Dr. Erson Religioso is a physical therapist in Western New York who has some advice for avoiding injuries that can be caused by winter conditions.

"The average person flexes forward about 2,000 to 3,000 times a day," said Religioso. "So if you're doing lots of shoveling on top of that 2,000 to 3,000 times of forward bending, you're just doing too much forward bending and not enough extending."

No stranger to lake effect snow in Western New York, everyone across the Empire State should know how to shovel snow so they're not out of commission for a few days.

"You're going to lunge and accept weight on your leg. So that takes a lot of pressure off your back and that way you can kind of tense your core and keep your spine in neutral," said Religioso while demonstrating the best way to pick up snow with a shovel.

The doctor also has a tip or two when it comes to avoiding a slew of winter injuries, such as slipping on ice.

"The way people normally walk is they always walk, heel to toe, heel to toe, and that's natural and that's normal," he added while showing off a safer way to trek across dangerous ice from your front door to the open road. "If you just if you just walk as flat as possible, and literally act like you're walking on thin ice and walk carefully, but flat and slowly, you are much less likely to slip."

According to the U.S. Bureau of Labor and Statistic’s most recent look at winter injuries, the average number of those related to snow, sleet and ice is more than 20,000. That’s not even factoring in personal injuries that happen when folks are hurt while working against the elements at home. It's something Religioso remembers from the most recent Snowvember in Buffalo’s Southtowns.

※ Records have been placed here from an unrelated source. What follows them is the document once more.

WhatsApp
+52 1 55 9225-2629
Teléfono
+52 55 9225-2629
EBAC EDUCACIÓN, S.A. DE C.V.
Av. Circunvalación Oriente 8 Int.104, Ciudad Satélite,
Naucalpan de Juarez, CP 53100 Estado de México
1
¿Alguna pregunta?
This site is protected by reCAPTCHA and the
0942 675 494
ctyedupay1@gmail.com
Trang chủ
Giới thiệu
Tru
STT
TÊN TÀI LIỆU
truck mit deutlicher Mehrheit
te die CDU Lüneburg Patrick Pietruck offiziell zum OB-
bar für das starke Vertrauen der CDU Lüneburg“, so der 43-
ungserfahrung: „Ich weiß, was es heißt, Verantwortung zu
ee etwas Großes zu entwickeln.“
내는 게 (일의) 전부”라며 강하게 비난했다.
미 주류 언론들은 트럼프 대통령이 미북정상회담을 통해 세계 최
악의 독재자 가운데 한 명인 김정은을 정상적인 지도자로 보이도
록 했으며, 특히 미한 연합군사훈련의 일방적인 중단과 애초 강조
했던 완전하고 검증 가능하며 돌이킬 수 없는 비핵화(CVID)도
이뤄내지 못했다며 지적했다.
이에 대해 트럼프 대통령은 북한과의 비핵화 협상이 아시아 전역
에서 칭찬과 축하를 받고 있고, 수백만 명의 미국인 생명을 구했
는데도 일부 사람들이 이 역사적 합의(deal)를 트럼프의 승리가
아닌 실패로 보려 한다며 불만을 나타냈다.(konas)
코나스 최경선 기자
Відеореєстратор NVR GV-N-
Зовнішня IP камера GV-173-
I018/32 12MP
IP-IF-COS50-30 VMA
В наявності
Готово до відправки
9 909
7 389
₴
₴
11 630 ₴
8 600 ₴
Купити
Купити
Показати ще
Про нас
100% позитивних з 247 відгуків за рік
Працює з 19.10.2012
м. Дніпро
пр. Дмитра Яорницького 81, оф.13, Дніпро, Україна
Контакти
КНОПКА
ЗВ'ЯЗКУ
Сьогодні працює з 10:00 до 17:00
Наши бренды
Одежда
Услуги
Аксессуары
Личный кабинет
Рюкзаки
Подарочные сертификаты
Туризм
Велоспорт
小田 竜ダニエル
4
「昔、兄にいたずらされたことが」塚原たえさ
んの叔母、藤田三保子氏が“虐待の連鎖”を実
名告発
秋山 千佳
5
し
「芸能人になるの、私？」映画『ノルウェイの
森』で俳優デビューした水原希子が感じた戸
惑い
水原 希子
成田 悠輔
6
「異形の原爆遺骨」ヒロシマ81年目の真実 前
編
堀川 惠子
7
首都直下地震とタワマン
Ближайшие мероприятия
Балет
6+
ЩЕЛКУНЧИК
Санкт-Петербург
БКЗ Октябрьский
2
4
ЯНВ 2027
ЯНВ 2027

"I shoveled over the course of that weekend from Friday through Sunday, probably at least seven hours," he added. "So every once in a while, every 15 minutes or so, I would basically just put the shovel down and do as many backward bends as I could."

Any snow will take a toll on those who have to clear it out. If you’re not careful, it will be more than just a few hours after you finally see the pavement.

"The worst thing I could have done after several hours of shoveling each day is just do more things," said Religioso. "I literally just laid on a hot back, I took a hot shower, and I use some Helix pain cream as well."

While doing everything from shoveling to snow blowing and even hitting the gym to avoid picking up some winter weight, this physical therapist has a few words of free advice.

"If there's one thing you can take away from all of this ... you need to move well and move on,” Religioso said.